The grinding wheels are composed of two layered parts: the mobile upper part, named the turning grinding wheel (speed of 200 rotations per minute) and the fixed lower part. Therefore, the speed is very elevated.
Grains arrive at the center of the turning grinding wheel where they are gradually crushed and the periphery is removed. The work is gradual but continuous with millstones, while it is divided in successive operations when ground on cylinders. The consequences of crushing and fraying of the millstone are the following:
Important heating which usually means a larger loss of water than when grinding on cylinders;
Reduction of the size of wheat envelops, which size becomes similar to other particles. Therefore, it is difficult to separate the components of the grains by sifting. The granulometry (the properties of flour particles) of a stone-ground flour is more homogeneous than a flour ground on cylinders;
A more homogeneous and ochre colour, which is the result of the fractionation of wheat envelops and the crushing of the germ. Stone-ground flours are therefore a little richer in lipids and needs special care to allow their preservation.
To insure a fresh ground and to reduce starch damages, we dressing the stone. This process means that we do the abrasion of the millstone over again every 150 hours with an air impact hammer. Therefore, the miller has to know the millstone very well. Usually, a millstone can last an average of 40 years.
After each grinding, wheat grains particles are aspirated through a pneumatic conduit to the planitscher located on the second floor where the flour is mechanically sifted. Whole flour (granulometry = 500_m with an ash ratio = 1.5%) and sifted flour (-250_um with an ash ratio -0.85%) can be produced. Thus, larger particles, such as the bran, can be removed. However, it is impossible to totally remove the bran of a stone-ground flour. Wheat bran is really nutritious and is rich in fibers.
Stone-grinding is really useful to transform grain lots of specific wheat varieties because of its artisanal nature and its readiness to meet specialized demands.
After sifting and granulometric separation, flours are bagged with weighters and automatic fillers in closed loop.
Then, the flour is stored and the merchandise can be delivered in the days following the receipt of an order.
Nowadays, most flours are ground on cylinders, a process invented during the last century.

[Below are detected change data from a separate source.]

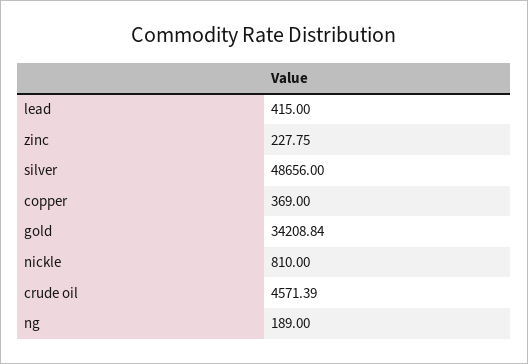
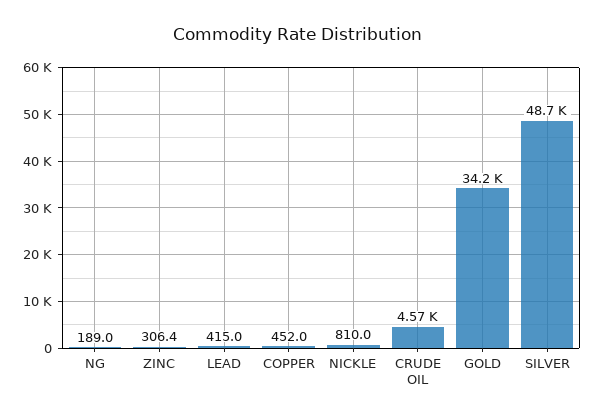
  {
    "lead": 415,
-   "zinc": 227.75,
+   "zinc": 306.4,
    "silver": 48656,
-   "copper": 369,
+   "copper": 452,
    "gold": 34208.84,
    "nickle": 810,
    "crude oil": 4571.39,
    "ng": 189
  }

Cylinders-ground flours are made from grains that are crushed in machines between two large ribbed steel cylinders turning in opposite direction. This system presents numerous advantages but one inconvenience. In opposition to millstones, cylinders never wear off, which allows complete separation of the wheat envelops from the kernel. Cylinders also isolate the wheat germ and eject it.

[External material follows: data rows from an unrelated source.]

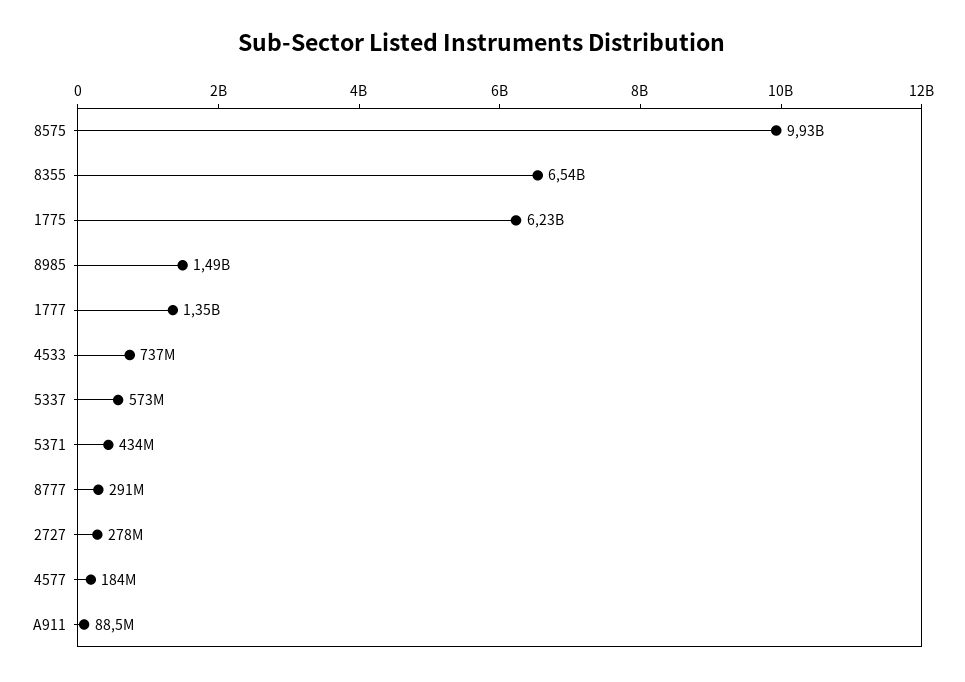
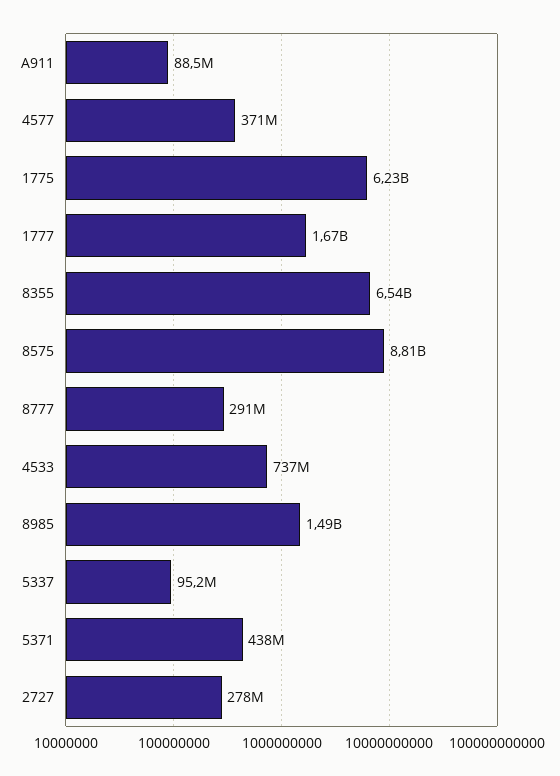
  {
-   "8575": 9930000000,
+   "8575": 8810000000,
    "8355": 6540000000,
    "1775": 6230000000,
    "8985": 1490000000,
-   "1777": 1350000000,
+   "1777": 1670000000,
    "4533": 737000000,
-   "5337": 573000000,
+   "5337": 95200000,
-   "5371": 434000000,
+   "5371": 438000000,
    "8777": 291000000,
    "2727": 278000000,
-   "4577": 184000000,
+   "4577": 371000000,
    "A911": 88500000
  }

Wheat must undergo several operations to become flour. Grains are first cleaned, finely crushed, sprayed and sifted to remove the bran and obtain fine flour. The germ is also removed to allow better preserving the flour.
When the grains go through the cylinders, their envelops are gradually worn away to extract the wheat albumen (the interior of the grain).
The extracted albumen is constituted of larger and finer particles. This semolina is then crushed by smooth cylinders to transform it into flour. Semolina rolls are used for larger semolina while converter rolls are more suitable for fine semolina and middlings. Smooth cylinders, with slow differential speed, crushes almost instantly when in contact with the grains.
After each passing, grains are sifted on a succession of sift placed in planischters to classify the products accordingly to their size and to direct them to other processing equipment.
In opposition to stone-grinding (grains pass only once between the millstones), grinding on cylinders yield more uniform flours.
The choice of wheat is crucial for the backer’s value, but the work of the miller also influences significantly flour quality. The technique of the miller not only concerns performance and yielding of one type of grinding. Actually, the miller has to consider different techniques and handling of grinding to better meet quality requirements and optimize production management.
Grinding on cylinders allows obtaining a larger variety of flours, particularly white flours, while millstones do not provide good yielding for flours characterized with a low-mineral content. However, these flours are best able to allow optimal bread development. Moreover, it is also possible to add fine envelops parts to white flours in order to obtain whole flours.